権威におもねる人は風邪をひきやすい論


神を信じる人が絶えないように、人の権威を信じる人も絶えない。神とは解明できない謎のことで、科学の進歩と共に神の出番は減った。しかし、些事には登場しなくなった神も、根源的な謎にはまだ居場所がある。小さ過ぎるものと大き過ぎるものは、たいてい謎だ。謎を認めつつも、僕は神を信じない。少なくとも、人によく似た形の神は。

神に比べれば、人の権威はまったく謎ではない。自分に与えられた条件(知性・身体性・階層)と相手のそれを比較して、差を認めたときに権威は発生する。しかし、それはないにも等しい誤差、錯覚にすぎない。何しろ、人には謎がなさ過ぎる。

大学生時代に、名古屋の今池という少々物騒な町で暮らしていた。風呂なしアパートに住んでいたので、銭湯通いだ。ときにそこは、入れ墨の裸体エキスポであった。自分以外ほぼ極道、みたいなときもあった。熱気むんむん、というか、熱気もんもんであった。百花繚乱の入れ墨の男たちは、概してきれい好きで、黙々と熱心に体を洗っていた。バンドマンらしく怪しい風貌の僕に紳士的にふるまった。お兄ちゃん、音楽やってるのか、と気さくに声をかけてきた。

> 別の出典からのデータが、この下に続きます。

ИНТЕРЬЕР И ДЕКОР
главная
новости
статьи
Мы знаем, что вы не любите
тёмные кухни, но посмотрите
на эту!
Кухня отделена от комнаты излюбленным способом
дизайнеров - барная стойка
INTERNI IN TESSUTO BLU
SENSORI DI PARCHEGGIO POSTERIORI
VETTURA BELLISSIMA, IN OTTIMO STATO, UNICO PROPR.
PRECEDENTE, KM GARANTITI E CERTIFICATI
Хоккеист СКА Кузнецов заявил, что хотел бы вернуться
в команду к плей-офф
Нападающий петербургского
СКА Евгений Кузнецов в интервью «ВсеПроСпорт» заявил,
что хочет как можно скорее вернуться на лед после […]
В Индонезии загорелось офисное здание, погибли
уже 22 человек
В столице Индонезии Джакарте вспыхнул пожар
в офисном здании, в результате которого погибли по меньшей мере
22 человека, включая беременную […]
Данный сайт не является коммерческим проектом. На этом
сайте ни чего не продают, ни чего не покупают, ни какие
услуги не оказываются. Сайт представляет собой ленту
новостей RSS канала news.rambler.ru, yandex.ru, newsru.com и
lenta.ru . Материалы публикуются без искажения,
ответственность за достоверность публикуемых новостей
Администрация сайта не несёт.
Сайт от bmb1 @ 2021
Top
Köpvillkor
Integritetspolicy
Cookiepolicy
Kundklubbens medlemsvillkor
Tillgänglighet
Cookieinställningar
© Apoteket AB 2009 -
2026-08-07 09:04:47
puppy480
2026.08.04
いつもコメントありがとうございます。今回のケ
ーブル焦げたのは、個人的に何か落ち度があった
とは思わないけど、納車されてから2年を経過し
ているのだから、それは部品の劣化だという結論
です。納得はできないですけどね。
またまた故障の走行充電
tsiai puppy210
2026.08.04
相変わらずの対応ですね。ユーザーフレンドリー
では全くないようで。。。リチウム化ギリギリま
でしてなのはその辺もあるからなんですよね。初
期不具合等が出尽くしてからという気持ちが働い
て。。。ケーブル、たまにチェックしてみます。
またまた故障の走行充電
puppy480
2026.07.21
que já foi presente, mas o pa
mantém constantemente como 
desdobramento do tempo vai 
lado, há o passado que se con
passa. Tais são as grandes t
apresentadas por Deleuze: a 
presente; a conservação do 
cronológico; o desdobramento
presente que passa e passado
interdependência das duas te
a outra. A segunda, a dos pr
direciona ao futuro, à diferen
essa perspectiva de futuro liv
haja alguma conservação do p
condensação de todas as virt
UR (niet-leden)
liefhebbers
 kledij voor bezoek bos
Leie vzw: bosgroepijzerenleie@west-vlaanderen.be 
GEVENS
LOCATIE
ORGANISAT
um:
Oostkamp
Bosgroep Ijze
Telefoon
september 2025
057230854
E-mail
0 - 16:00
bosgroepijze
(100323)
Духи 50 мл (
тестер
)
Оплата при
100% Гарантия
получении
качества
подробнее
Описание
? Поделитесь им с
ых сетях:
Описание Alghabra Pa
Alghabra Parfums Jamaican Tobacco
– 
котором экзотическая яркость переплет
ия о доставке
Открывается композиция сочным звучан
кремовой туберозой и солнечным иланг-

入れ墨はもちろん、権威的にふるまいたい性によるのだろう。しかし、それは銭湯では無化していた。裸には権威がない。いくら入れ墨が立派でも、前を隠しながら(あるいはさらけ出しながらでも)恫喝などできない。

医者はこのことをよく理解しているはずである。人間に権威などない、というのはいわば解剖学的な視点である。科学は肉体を構成する原子やさらに小さい量子までをも見ることができる。そこまで凝視しても、権威は見つからない。人間の体のどこにもない、権威。

この点、オランウータンの方が分かりやすい。オスの頬のフランジは権威そのもので、群れのボス以外のオスにフランジは現れない。人間にそういったパーツはない。

あなたがドナーを受け取るときには、それに権威のラベルは貼られていない。医療の場においては、誰のドナーかは問題にならない。ドナーが合うかどうか、だけが問題である。人の平等を主張しうる根拠がここにある。

権威とは、裸の王様の着ている服のことである。だから、権威をあてにする人は風邪をひきやすい。僕はよく生意気だと言われるが、権威を無視することで、彼らが風邪をひかぬよう気を配ってあげているのである。